The other creators spent their time in the program developing positive content that is as diverse as the artists themselves. America’s Got Talent semi-finalist Alonzo Russel wrote and shared a new song, Black Boy Destiny, which tracks the story of a resilient child who overcomes obstacles and becomes “the captain of [his] fate.”
Bradford Wilson, a writer, actor, and golfer put out a social media video series called Self-Care for Golfers, which offers practical advice for golfers — and Black male golfers in particular, for whom the sport “has not always been the most welcoming.”
Vaughn Dabney, a best-selling author, software engineer, and content creator, put out a personal and tender video about his own self-care routine in the hopes of challenging norms that push Black men to ignore pain and “push through this world.”
“We can be tender and gentle with ourselves and still be considered a man,” he said.
To lift up gay and queer Black men, digital content creator Xavier D’Leau shared an inspiring documentary-style video about a flight attendant who reinvented himself into a cosmetologist and drag queen after 30.” Gay or queer people don’t necessarily have the traditional benchmarks — you graduate, you go to college, you get married — and a lot of us don’t make it to 30 based on statistical data, whether it be homelessness or health disparities, and we have a lot of anxiety around getting to that age,” he explained. “So I wanted to dispel and quell some of the anxieties about aging in the Black LGBTQ+ community and be like, it’s okay!
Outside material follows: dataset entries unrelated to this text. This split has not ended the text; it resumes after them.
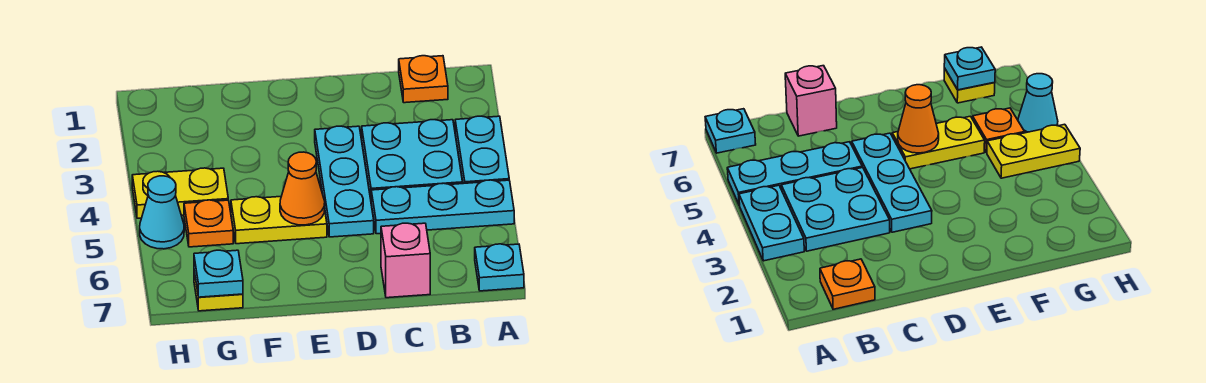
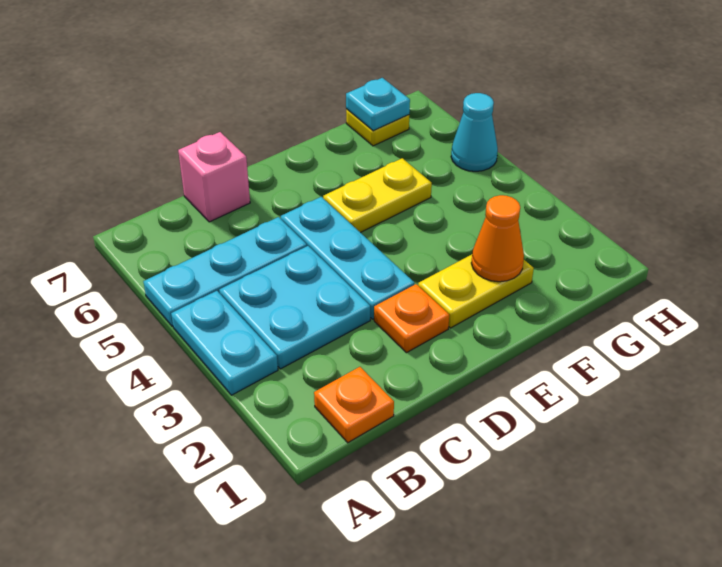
cyan 1x1 plate [475,244,524,291] -> none
orange 1x1 cone [280,152,325,225] -> orange 1x1 cone moved to [471,195,524,282]
yellow 1x2 plate [132,168,228,218] -> yellow 1x2 plate moved to [418,254,534,328]
orange 1x1 plate [184,200,233,247] -> orange 1x1 plate moved to [374,284,449,353]

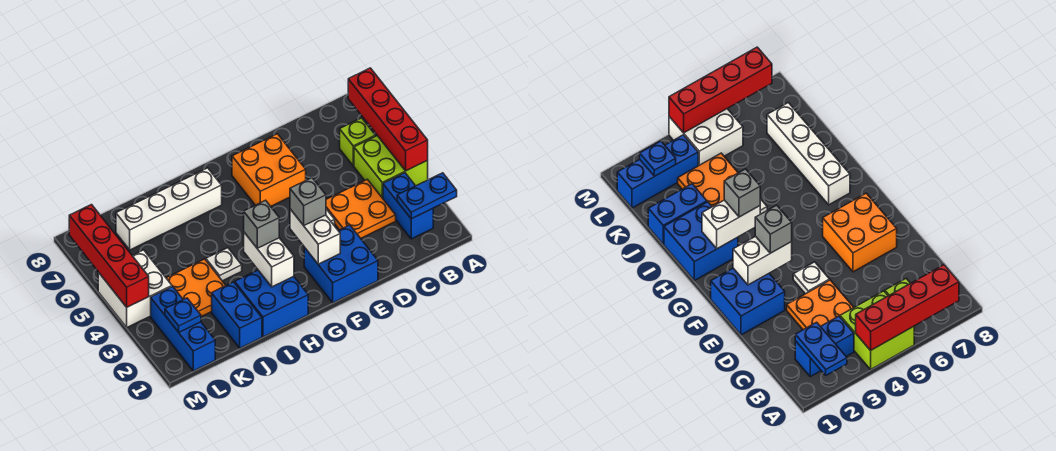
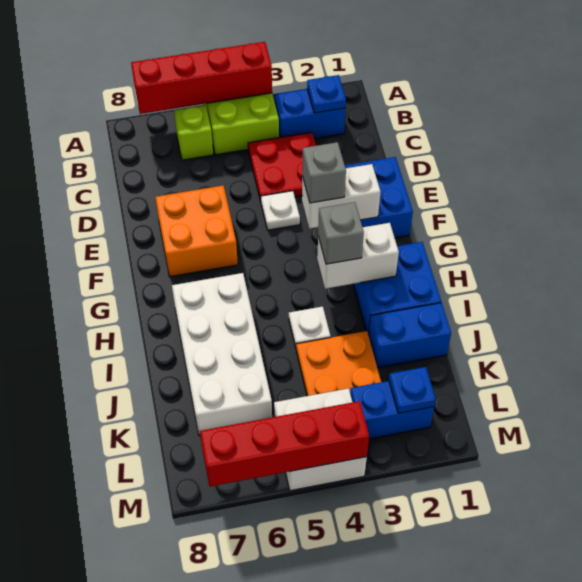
blue 1x2 plate [397,173,457,219] -> blue 1x1 plate [307,75,346,113]
orange 2x2 plate [326,179,396,238] -> red 2x2 plate [248,132,316,201]
white 1x4 brick [116,168,222,250] -> white 2x4 brick [172,273,272,435]
blue 1x3 brick [151,287,215,371] -> blue 1x2 brick [350,381,434,439]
You’re not alone.”
Justin Coleman, meanwhile, offered his audience a horror/comedy-inspired video about the importance of sleep, while producer, songwriter, and recording artist Princeton Brown created a short film that shares his personal self-care journey and its impact on his art. Writer and actor Jesse Martin put out a humorous and creative take on finding peace, while filmmaker Dennis Williams shared a trailer for a video “Intentional Routine,” which reflects one of his own takeaways from the program: “It’s always been hard for me to figure out how to work [self-care] into my schedule,” he said. After years of working a day job and building a production company during off-hours, he says, self-care always fell by the wayside. “Taking small opportunities throughout the day to prioritize self-care has been my biggest lesson,” he said. “If you first understand that you are the most important work, from there everything else makes sense.”
The Power of Storytelling
As the accelerator came to an end, the men reflected on the lessons they learned and their intentions of communicating those lessons to their followers. “Patience is something I really have learned throughout the program — to go on my time and not the crowd’s time,” He said, noting that his new approach has improved the quality of his content. “I remember a time I was putting out three videos a day. Ironically during the program, I started taking more time but started seeing better results.”
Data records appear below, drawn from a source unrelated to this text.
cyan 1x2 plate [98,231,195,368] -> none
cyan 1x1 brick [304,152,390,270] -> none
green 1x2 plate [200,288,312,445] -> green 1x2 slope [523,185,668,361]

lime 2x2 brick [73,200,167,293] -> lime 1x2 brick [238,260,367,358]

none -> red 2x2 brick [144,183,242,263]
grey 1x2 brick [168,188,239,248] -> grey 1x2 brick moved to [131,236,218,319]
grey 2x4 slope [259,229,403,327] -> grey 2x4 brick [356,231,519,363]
Alonzo called the weekly meetings “a form of therapy” in and of themselves while Ben learned to give himself more grace. “We extend grace to so many people in so many situations, but we are so hard on ourselves,” he said.
The inaugural members are now taking their lessons to their digital platforms, and putting the “medicine in the candy,” for their young followers, as Bradford put it.
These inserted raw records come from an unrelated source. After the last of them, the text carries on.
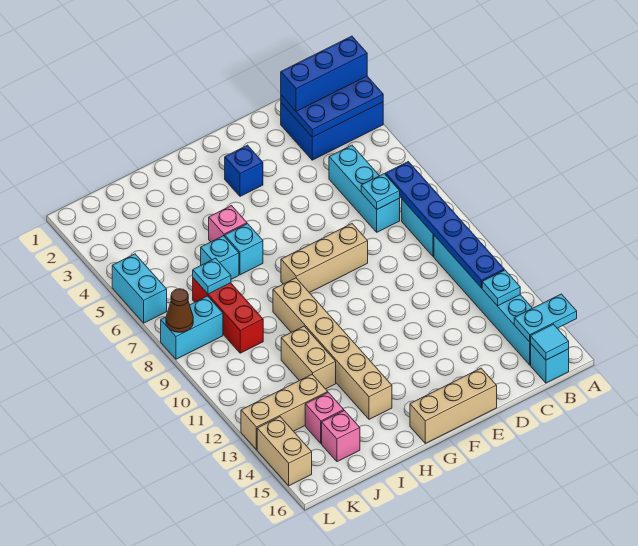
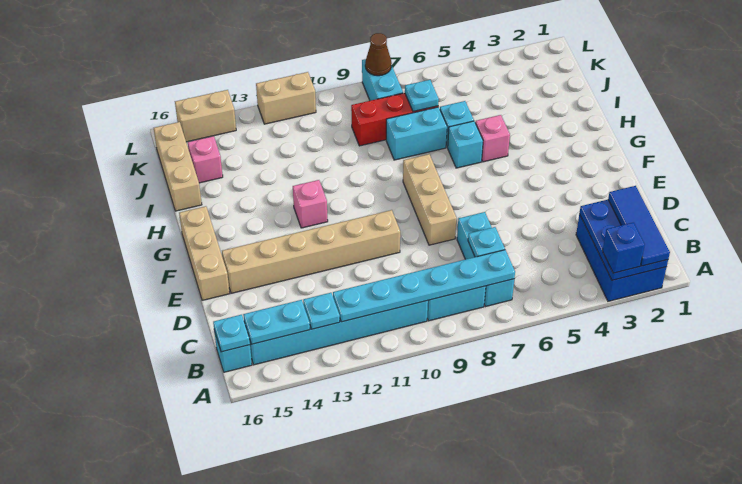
blue 1x3 brick [281,36,367,111] -> blue 1x3 tile [608,186,670,266]
cyan 1x2 plate [514,294,577,342] -> cyan 1x2 plate turned to [243,300,310,344]
blue 1x6 plate [385,162,504,288] -> cyan 1x6 plate [333,250,515,322]
cyan 1x1 tile [531,324,569,360] -> cyan 1x1 plate [213,315,250,352]
cyan 1x3 brick [329,145,400,232] -> cyan 1x3 brick turned to [457,212,514,307]
blue 1x1 brick [225,145,263,196] -> blue 1x1 brick moved to [603,222,645,273]
tan 1x6 brick [273,278,392,419] -> tan 1x6 brick moved to [222,210,400,293]
tan 1x2 brick [281,326,336,389] -> tan 1x2 brick moved to [256,72,316,124]
tan 1x3 brick [241,374,328,450] -> tan 1x3 brick moved to [154,122,202,211]
pink 1x1 brick [305,392,344,443] -> pink 1x1 brick moved to [293,180,328,228]
cyan 1x2 brick [112,254,167,323] -> cyan 1x2 brick moved to [386,107,447,160]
“They don’t wanna hear [about self-care and mental wellbeing] from their teachers or someone from their school. They want to hear about it from someone who looks like them. That’s probably the most invaluable thing,” Ben said.
Beyond the potential impact they and future collectives will have on a generation of young Black men, participants, experts, and organizers were filled with hope by the love and growth they witnessed among the cohort itself. “I was struck by the genuine love and support for each other and the level of nurture,” said Soulful Facilitator and Program Manager Jason Teeters. “For a group of men to be in a space and nurture each other’s vulnerability, it was beautiful to watch and experience.”